248 The evidence suggests that the defendant did have such a system and it applied to members of the undercover unit after about 1991. It did not apply to members of the police service who performed ad hoc undercover work from time to time from positions outside that unit. The plaintiff was such a person. The real issue is presumably whether or not the defendant breached its duty to the plaintiff by failing to identify her as a person who had been involved in numerous critical incidents that may have combined to produce a psychiatric illness.

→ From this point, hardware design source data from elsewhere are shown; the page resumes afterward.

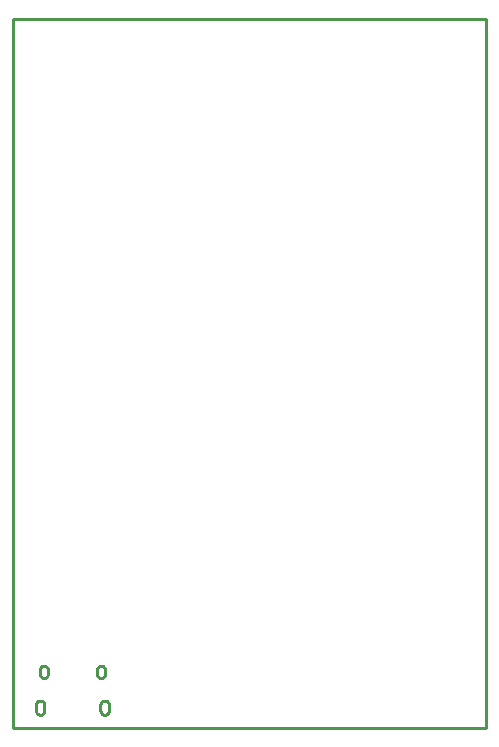
<source format=gbr>
G04 EAGLE Gerber RS-274X export*
G75*
%MOMM*%
%FSLAX34Y34*%
%LPD*%
%IN*%
%IPPOS*%
%AMOC8*
5,1,8,0,0,1.08239X$1,22.5*%
G01*
G04 Define Apertures*
%ADD10C,0.254000*%
D10*
X0Y0D02*
X400000Y0D01*
X400000Y600000D01*
X0Y600000D01*
X0Y0D01*
X22500Y45300D02*
X22512Y45017D01*
X22549Y44736D01*
X22611Y44459D01*
X22696Y44188D01*
X22805Y43927D01*
X22935Y43675D01*
X23088Y43436D01*
X23260Y43211D01*
X23452Y43002D01*
X23661Y42810D01*
X23886Y42638D01*
X24125Y42485D01*
X24377Y42355D01*
X24638Y42246D01*
X24909Y42161D01*
X25186Y42099D01*
X25467Y42062D01*
X25750Y42050D01*
X26033Y42062D01*
X26314Y42099D01*
X26591Y42161D01*
X26862Y42246D01*
X27124Y42355D01*
X27375Y42485D01*
X27614Y42638D01*
X27839Y42810D01*
X28048Y43002D01*
X28240Y43211D01*
X28412Y43436D01*
X28565Y43675D01*
X28696Y43927D01*
X28804Y44188D01*
X28889Y44459D01*
X28951Y44736D01*
X28988Y45017D01*
X29000Y45300D01*
X29000Y49300D01*
X28988Y49583D01*
X28951Y49864D01*
X28889Y50141D01*
X28804Y50412D01*
X28696Y50674D01*
X28565Y50925D01*
X28412Y51164D01*
X28240Y51389D01*
X28048Y51598D01*
X27839Y51790D01*
X27614Y51962D01*
X27375Y52115D01*
X27124Y52246D01*
X26862Y52354D01*
X26591Y52439D01*
X26314Y52501D01*
X26033Y52538D01*
X25750Y52550D01*
X25467Y52538D01*
X25186Y52501D01*
X24909Y52439D01*
X24638Y52354D01*
X24377Y52246D01*
X24125Y52115D01*
X23886Y51962D01*
X23661Y51790D01*
X23452Y51598D01*
X23260Y51389D01*
X23088Y51164D01*
X22935Y50925D01*
X22805Y50674D01*
X22696Y50412D01*
X22611Y50141D01*
X22549Y49864D01*
X22512Y49583D01*
X22500Y49300D01*
X22500Y45300D01*
X73750Y14300D02*
X73763Y14012D01*
X73800Y13727D01*
X73862Y13446D01*
X73949Y13171D01*
X74059Y12905D01*
X74192Y12650D01*
X74347Y12407D01*
X74522Y12179D01*
X74717Y11967D01*
X74929Y11772D01*
X75157Y11597D01*
X75400Y11442D01*
X75655Y11309D01*
X75921Y11199D01*
X76196Y11112D01*
X76477Y11050D01*
X76762Y11013D01*
X77050Y11000D01*
X77450Y11000D01*
X77738Y11013D01*
X78023Y11050D01*
X78304Y11112D01*
X78579Y11199D01*
X78845Y11309D01*
X79100Y11442D01*
X79343Y11597D01*
X79571Y11772D01*
X79783Y11967D01*
X79978Y12179D01*
X80153Y12407D01*
X80308Y12650D01*
X80441Y12905D01*
X80551Y13171D01*
X80638Y13446D01*
X80700Y13727D01*
X80737Y14012D01*
X80750Y14300D01*
X80750Y19700D01*
X80737Y19988D01*
X80700Y20273D01*
X80638Y20554D01*
X80551Y20829D01*
X80441Y21095D01*
X80308Y21350D01*
X80153Y21593D01*
X79978Y21821D01*
X79783Y22033D01*
X79571Y22228D01*
X79343Y22403D01*
X79100Y22558D01*
X78845Y22691D01*
X78579Y22801D01*
X78304Y22888D01*
X78023Y22950D01*
X77738Y22987D01*
X77450Y23000D01*
X77050Y23000D01*
X76762Y22987D01*
X76477Y22950D01*
X76196Y22888D01*
X75921Y22801D01*
X75655Y22691D01*
X75400Y22558D01*
X75157Y22403D01*
X74929Y22228D01*
X74717Y22033D01*
X74522Y21821D01*
X74347Y21593D01*
X74192Y21350D01*
X74059Y21095D01*
X73949Y20829D01*
X73862Y20554D01*
X73800Y20273D01*
X73763Y19988D01*
X73750Y19700D01*
X73750Y14300D01*
X19250Y14300D02*
X19263Y14012D01*
X19300Y13727D01*
X19362Y13446D01*
X19449Y13171D01*
X19559Y12905D01*
X19692Y12650D01*
X19847Y12407D01*
X20022Y12179D01*
X20217Y11967D01*
X20429Y11772D01*
X20657Y11597D01*
X20900Y11442D01*
X21155Y11309D01*
X21421Y11199D01*
X21696Y11112D01*
X21977Y11050D01*
X22262Y11013D01*
X22550Y11000D01*
X22950Y11000D01*
X23238Y11013D01*
X23523Y11050D01*
X23804Y11112D01*
X24079Y11199D01*
X24345Y11309D01*
X24600Y11442D01*
X24843Y11597D01*
X25071Y11772D01*
X25283Y11967D01*
X25478Y12179D01*
X25653Y12407D01*
X25808Y12650D01*
X25941Y12905D01*
X26051Y13171D01*
X26138Y13446D01*
X26200Y13727D01*
X26237Y14012D01*
X26250Y14300D01*
X26250Y19700D01*
X26237Y19988D01*
X26200Y20273D01*
X26138Y20554D01*
X26051Y20829D01*
X25941Y21095D01*
X25808Y21350D01*
X25653Y21593D01*
X25478Y21821D01*
X25283Y22033D01*
X25071Y22228D01*
X24843Y22403D01*
X24600Y22558D01*
X24345Y22691D01*
X24079Y22801D01*
X23804Y22888D01*
X23523Y22950D01*
X23238Y22987D01*
X22950Y23000D01*
X22550Y23000D01*
X22262Y22987D01*
X21977Y22950D01*
X21696Y22888D01*
X21421Y22801D01*
X21155Y22691D01*
X20900Y22558D01*
X20657Y22403D01*
X20429Y22228D01*
X20217Y22033D01*
X20022Y21821D01*
X19847Y21593D01*
X19692Y21350D01*
X19559Y21095D01*
X19449Y20829D01*
X19362Y20554D01*
X19300Y20273D01*
X19263Y19988D01*
X19250Y19700D01*
X19250Y14300D01*
X71000Y45300D02*
X71012Y45017D01*
X71049Y44736D01*
X71111Y44459D01*
X71196Y44188D01*
X71305Y43927D01*
X71435Y43675D01*
X71588Y43436D01*
X71760Y43211D01*
X71952Y43002D01*
X72161Y42810D01*
X72386Y42638D01*
X72625Y42485D01*
X72877Y42355D01*
X73138Y42246D01*
X73409Y42161D01*
X73686Y42099D01*
X73967Y42062D01*
X74250Y42050D01*
X74533Y42062D01*
X74814Y42099D01*
X75091Y42161D01*
X75362Y42246D01*
X75624Y42355D01*
X75875Y42485D01*
X76114Y42638D01*
X76339Y42810D01*
X76548Y43002D01*
X76740Y43211D01*
X76912Y43436D01*
X77065Y43675D01*
X77196Y43927D01*
X77304Y44188D01*
X77389Y44459D01*
X77451Y44736D01*
X77488Y45017D01*
X77500Y45300D01*
X77500Y49300D01*
X77488Y49583D01*
X77451Y49864D01*
X77389Y50141D01*
X77304Y50412D01*
X77196Y50674D01*
X77065Y50925D01*
X76912Y51164D01*
X76740Y51389D01*
X76548Y51598D01*
X76339Y51790D01*
X76114Y51962D01*
X75875Y52115D01*
X75624Y52246D01*
X75362Y52354D01*
X75091Y52439D01*
X74814Y52501D01*
X74533Y52538D01*
X74250Y52550D01*
X73967Y52538D01*
X73686Y52501D01*
X73409Y52439D01*
X73138Y52354D01*
X72877Y52246D01*
X72625Y52115D01*
X72386Y51962D01*
X72161Y51790D01*
X71952Y51598D01*
X71760Y51389D01*
X71588Y51164D01*
X71435Y50925D01*
X71305Y50674D01*
X71196Y50412D01*
X71111Y50141D01*
X71049Y49864D01*
X71012Y49583D01*
X71000Y49300D01*
X71000Y45300D01*
M02*

</source>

249 Professor McFarlane gave some evidence about this as follows:
"Q. So that if the officer chose to not reveal they were suffering any stress reaction at all and, B, did not manifest any change to those about them it would be extraordinarily difficult, wouldn't it, to be able to identify that person as a person who needed help, isn't that right?
A. That's correct, if all that was in place was the system that you have described. I mean, you asked me to comment on matters that you believe I set out in my report. I did actually set out some other matters which we haven't got to but I believe that given the matters that you have so far led me to, it would be difficult if an individual did not complain and did not change in their behaviour to identify them.